Action item:
This exercise calls for all the entries that follow to be set down exactly, without their images.

Stored items from a collection:
-*-

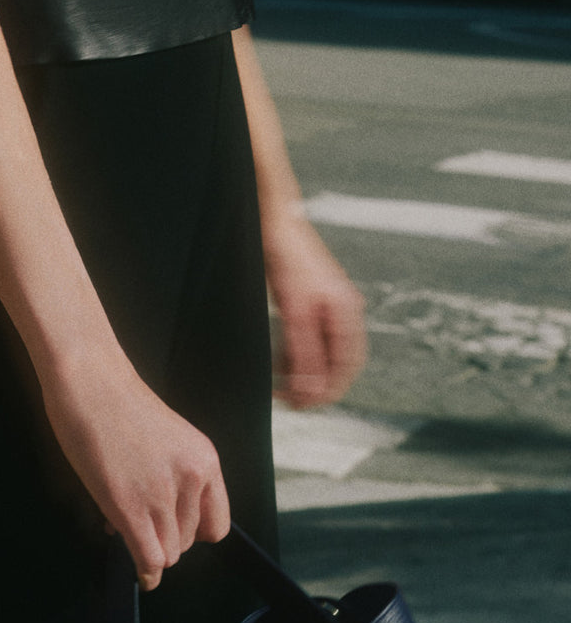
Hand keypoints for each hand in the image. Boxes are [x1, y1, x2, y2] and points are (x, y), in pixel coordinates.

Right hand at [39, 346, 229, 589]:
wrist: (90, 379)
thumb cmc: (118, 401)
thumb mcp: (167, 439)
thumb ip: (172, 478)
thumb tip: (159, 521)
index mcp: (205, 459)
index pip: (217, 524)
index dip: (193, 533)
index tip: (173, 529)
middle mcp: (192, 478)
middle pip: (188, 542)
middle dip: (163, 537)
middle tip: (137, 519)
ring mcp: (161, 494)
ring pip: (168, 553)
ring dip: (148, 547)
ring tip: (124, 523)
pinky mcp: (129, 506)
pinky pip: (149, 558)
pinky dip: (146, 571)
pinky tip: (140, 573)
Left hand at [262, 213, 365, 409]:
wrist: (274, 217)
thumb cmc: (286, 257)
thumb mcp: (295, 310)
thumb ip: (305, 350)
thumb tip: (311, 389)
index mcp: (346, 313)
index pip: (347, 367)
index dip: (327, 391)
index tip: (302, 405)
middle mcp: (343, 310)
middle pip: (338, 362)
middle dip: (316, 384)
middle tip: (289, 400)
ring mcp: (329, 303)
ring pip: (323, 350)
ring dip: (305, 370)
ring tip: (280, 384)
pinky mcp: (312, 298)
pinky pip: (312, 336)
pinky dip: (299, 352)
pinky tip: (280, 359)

-*-

Solution below:
Hand keypoints for each hand in the image. Boxes are [x1, y1, x2, y2] and points are (x, y), in pixel coordinates.

Right hand at [39, 346, 229, 589]:
wrist: (90, 379)
thumb cmc: (118, 401)
thumb mcp: (167, 439)
thumb ip: (172, 478)
thumb tip: (159, 521)
index mcp: (205, 459)
index pip: (217, 524)
index dip: (193, 533)
index tip: (173, 529)
middle mcp: (192, 478)
middle pip: (188, 542)
middle dip: (163, 537)
middle tip: (137, 519)
ring mcp: (161, 494)
ring pip: (168, 553)
ring dip: (148, 547)
ring tip: (124, 523)
pinky mcp: (129, 506)
pinky pip: (149, 558)
pinky dip: (146, 571)
pinky tip: (140, 573)
Left hand at [262, 213, 365, 409]:
wrist: (274, 217)
thumb cmc: (286, 257)
thumb mcp: (295, 310)
thumb ip: (305, 350)
thumb tip: (311, 389)
index mcp: (346, 313)
index pip: (347, 367)
index dip: (327, 391)
index tip: (302, 405)
middle mcp: (343, 310)
middle pip: (338, 362)
middle dip: (316, 384)
middle tip: (289, 400)
ring mcp: (329, 303)
ring pip: (323, 350)
ring dip: (305, 370)
ring tip: (280, 384)
pinky mcp: (312, 298)
pinky pip: (312, 336)
pinky dip: (299, 352)
pinky tip: (280, 359)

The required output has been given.